С этого-то дня трассу прозвали Невским проспектом.
А теперь уже кажется привычным, что ярко освещенные ленты пересекают озеро. Машины успевают сделать два, три, иногда четыре рейса за сутки, хотя дорога удлинилась, и мы возим грузы не только по озеру, но и до самой железной дороги.
На моей белой полуторке тоже был укреплен маленький красный флажок многорейсовика, пока его не сбило осколком.
Подъехав к Девятому, я увидела знакомую долговязую фигуру у просвечивающего изнутри ледяного домика. Согнувшись, он входил в него. Я едва успела подумать, что регулировщик жив, как дорогу осветило ярким светом. Немцы не оставляли нас в покое и на этот раз развесили осветительные бомбы-люстры.

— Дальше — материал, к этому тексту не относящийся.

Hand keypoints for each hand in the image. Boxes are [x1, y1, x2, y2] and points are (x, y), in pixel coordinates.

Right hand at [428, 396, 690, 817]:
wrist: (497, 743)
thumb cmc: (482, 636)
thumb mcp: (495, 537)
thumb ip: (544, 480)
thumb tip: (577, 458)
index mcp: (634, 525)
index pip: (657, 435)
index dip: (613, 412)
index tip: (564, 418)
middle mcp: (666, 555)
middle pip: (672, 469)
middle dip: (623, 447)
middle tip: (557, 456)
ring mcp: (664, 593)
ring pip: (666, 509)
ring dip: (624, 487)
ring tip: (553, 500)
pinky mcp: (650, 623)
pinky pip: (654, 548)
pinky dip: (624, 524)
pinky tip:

Началась воздушная тревога. Метрах в полутораста от дороги с грохотом взметнулся огромный столб воды, льда и пламени. Запахло гарью. Ударило ближе. Я оглянулась. Позади меня в колонне было уже не пять, а только четыре машины. К свежей пробоине, в которой колыхалась черная вода, бежал на помощь регулировщик. Но из закрытой кабины груженой машины не мог бы выбраться и чемпион мира по плаванию. Мы знали это из горького опыта. Сжав под повязкой губы, я погнала машину, не глядя по сторонам. Всегда на Девятом одно горе…
Впрочем, утром во время следующего рейса началась вьюга, и на других километрах было не лучше, чем на Девятом. Автоколонна ползла, словно внутри громадного снежного смерча, застилавшего небо. Стало темно, а фары пробивали не больше трех метров и не освещали ничего, кроме снега. Ветер с завыванием вдувал его во все щели моей старенькой полуторки. Колючая снежная пыль лезла в глаза.
Такого бурана не было давно, хотя дело шло уже к весне. Окончив смену, я еле доплелась до медсанбата.
Военфельдшер сказала:
— Она спрашивала маму. Пришла в сознание. Про обстрел все помнит… А про повязку твою спросила: куда же мама ушла, если ранена и вся в бинтах?
Снимая с меня повязку, военфельдшер наклонилась и виновато заглянула мне в лицо.
— Пришлось сказать, что мама теперь солдат и ушла на работу. Ну что было сказать?
Я кивнула, а она сняла бинты и, сев напротив меня, посмотрела не на рану, а мне в глаза.
— Я сказала, что мама придет проводить поезд, а потом приедет, заберет из госпиталя… Невозможно, невозможно сразу…
— А в какой ее госпиталь? — спросила я, еле шевеля засохшими губами.
— В Казань или в Куйбышев. Если поправится, там — детский дом, школа…
— Какая же школа? — удивилась я. — Она крошка…
— Блокадница, — кратко объяснила военфельдшер, принимаясь за перевязку. — А ей уже семь лет, — продолжала она, бинтуя. — Бывают еще хуже. От голода и страха будто деревенеют. Имени своего вспомнить не могут. Говорить перестают…
Мне это было известно и все же каждый раз казалось невероятным…
На следующий день около поста на Девятом километре я свернула к сугробу и, не заглушив мотора, подбежала к регулировщику.